PROBLEM TO SOLVE — Write out every line of text in the listing below word for word, and leave the pictures out of your answer.

==================================================

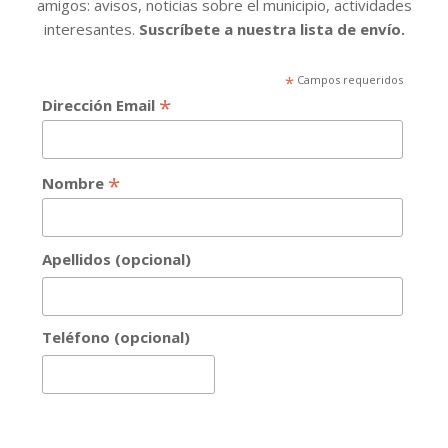
amigos: avisos, noticias sobre el municipio, actividades
interesantes.
Suscríbete a nuestra lista de envío.
*
Campos requeridos
*
Dirección Email
*
Nombre
Apellidos (opcional)
Teléfono (opcional)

==================================================

ANSWER TO THIS EXERCISE —
amigos: avisos, noticias sobre el municipio, actividades
interesantes.
Suscríbete a nuestra lista de envío.
*
Campos requeridos
*
Dirección Email
*
Nombre
Apellidos (opcional)
Teléfono (opcional)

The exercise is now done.